(Record extracts Opens)

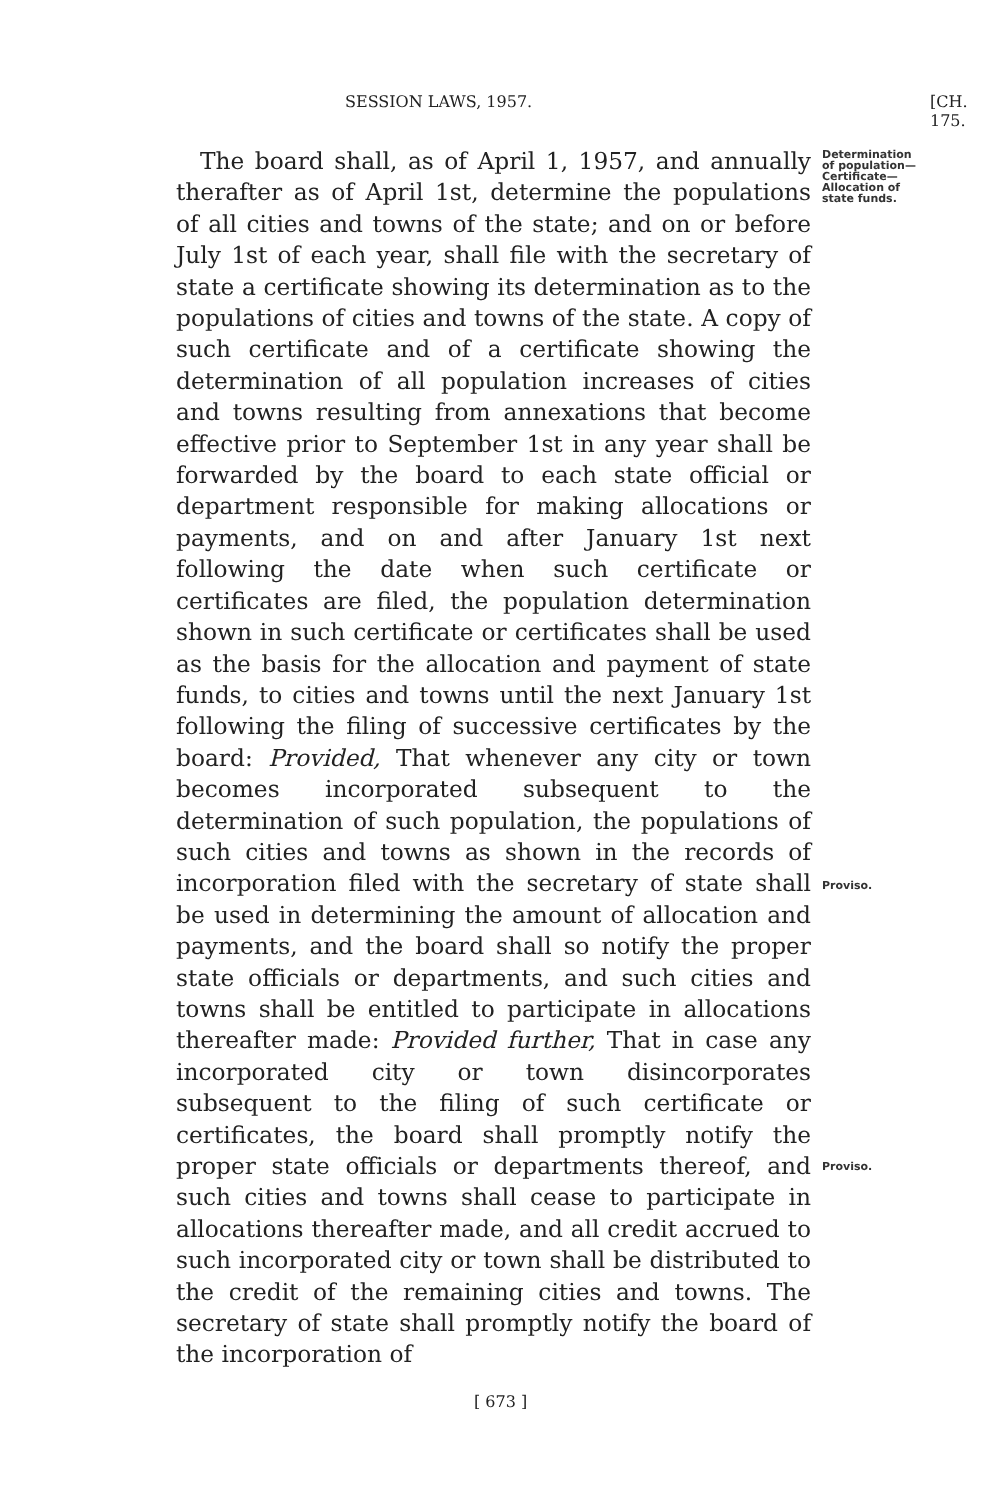SESSION LAWS, 1957. [CH. 175.
The board shall, as of April 1, 1957, and annually therafter as of April 1st, determine the populations of all cities and towns of the state; and on or before July 1st of each year, shall file with the secretary of state a certificate showing its determination as to the populations of cities and towns of the state. A copy of such certificate and of a certificate showing the determination of all population increases of cities and towns resulting from annexations that become effective prior to September 1st in any year shall be forwarded by the board to each state official or department responsible for making allocations or payments, and on and after January 1st next following the date when such certificate or certificates are filed, the population determination shown in such certificate or certificates shall be used as the basis for the allocation and payment of state funds, to cities and towns until the next January 1st following the filing of successive certificates by the board: Provided, That whenever any city or town becomes incorporated subsequent to the determination of such population, the populations of such cities and towns as shown in the records of incorporation filed with the secretary of state shall be used in determining the amount of allocation and payments, and the board shall so notify the proper state officials or departments, and such cities and towns shall be entitled to participate in allocations thereafter made: Provided further, That in case any incorporated city or town disincorporates subsequent to the filing of such certificate or certificates, the board shall promptly notify the proper state officials or departments thereof, and such cities and towns shall cease to participate in allocations thereafter made, and all credit accrued to such incorporated city or town shall be distributed to the credit of the remaining cities and towns. The secretary of state shall promptly notify the board of the incorporation of
Determination
of population—
Certificate—
Allocation of
state funds.
Proviso.
Proviso.
[ 673 ]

(Record extracts Closes)

• Your task
Pictures are to be left out; the records above must be repeated word for word.

• Written answer
SESSION LAWS, 1957. [CH. 175.
The board shall, as of April 1, 1957, and annually therafter as of April 1st, determine the populations of all cities and towns of the state; and on or before July 1st of each year, shall file with the secretary of state a certificate showing its determination as to the populations of cities and towns of the state. A copy of such certificate and of a certificate showing the determination of all population increases of cities and towns resulting from annexations that become effective prior to September 1st in any year shall be forwarded by the board to each state official or department responsible for making allocations or payments, and on and after January 1st next following the date when such certificate or certificates are filed, the population determination shown in such certificate or certificates shall be used as the basis for the allocation and payment of state funds, to cities and towns until the next January 1st following the filing of successive certificates by the board: Provided, That whenever any city or town becomes incorporated subsequent to the determination of such population, the populations of such cities and towns as shown in the records of incorporation filed with the secretary of state shall be used in determining the amount of allocation and payments, and the board shall so notify the proper state officials or departments, and such cities and towns shall be entitled to participate in allocations thereafter made: Provided further, That in case any incorporated city or town disincorporates subsequent to the filing of such certificate or certificates, the board shall promptly notify the proper state officials or departments thereof, and such cities and towns shall cease to participate in allocations thereafter made, and all credit accrued to such incorporated city or town shall be distributed to the credit of the remaining cities and towns. The secretary of state shall promptly notify the board of the incorporation of
Determination
of population—
Certificate—
Allocation of
state funds.
Proviso.
Proviso.
[ 673 ]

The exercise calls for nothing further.